Mediterranean Diet Reduces Need For Diabetes Medications

diabetic mediterranean diet, Steve Parker MD

Pharmacist counting pills

From Diabetes Care:

OBJECTIVE

To examine the effects of two Mediterranean eating plans (Med-EatPlans) versus a low-fat eating plan on the need for glucose-lowering medications.

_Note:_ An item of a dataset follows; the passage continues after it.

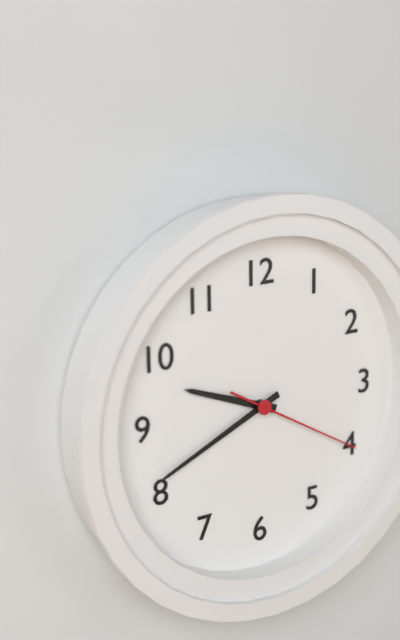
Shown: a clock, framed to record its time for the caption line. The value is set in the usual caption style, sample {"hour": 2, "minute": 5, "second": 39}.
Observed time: {"hour": 9, "minute": 41, "second": 20}
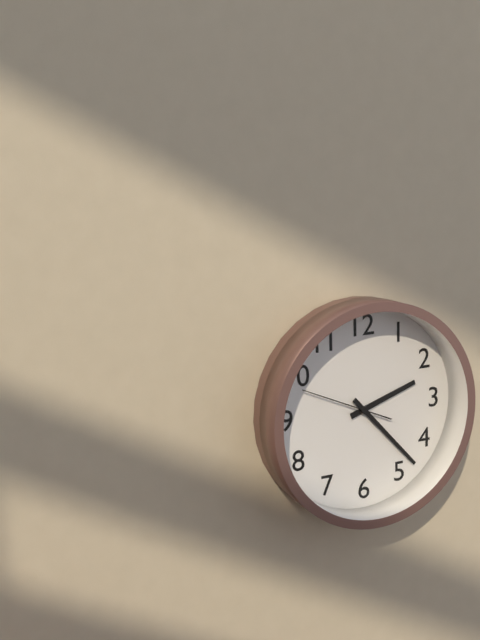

RESEARCH DESIGN AND METHODS

From the Prevención con Dieta Mediterránea (PREDIMED) trial, we selected 3,230 participants with type 2 diabetes at baseline. These participants were randomly assigned to one of three eating plans: Med-EatPlan supplemented with extra-virgin olive oil (EVOO), Med-EatPlan supplemented with mixed nuts, or a low-fat eating plan (control). In a subgroup (15%), the allocation was done in small clusters instead of using individual randomization, and the clustering effect was taken into account in the statistical analysis. In multivariable time-to-event survival models, we assessed two outcomes: 1) introduction of the first glucose-lowering medication (oral or injectable) among participants on lifestyle management at enrollment and 2) insulin initiation.

RESULTS

After a median follow-up of 3.2 years, in multivariable analyses adjusting for baseline characteristics and propensity scores, the hazard ratios (HRs) of starting a first glucose-lowering medication were 0.78 (95% CI 0.62–0.98) for Med-EatPlan + EVOO and 0.89 (0.71–1.12) for Med-EatPlan + nuts, compared with the control eating plan. After a median follow-up of 5.1 years, the adjusted HRs of starting insulin treatment were 0.87 (0.68–1.11) for Med-EatPlan + EVOO and 0.89 (0.69–1.14) for Med-EatPlan + nuts compared with the control eating plan.

CONCLUSIONS

Among participants with type 2 diabetes, a Med-EatPlan + EVOO may delay the introduction of new-onset glucose-lowering medications. The Med-EatPlan did not result in a significantly lower need for insulin.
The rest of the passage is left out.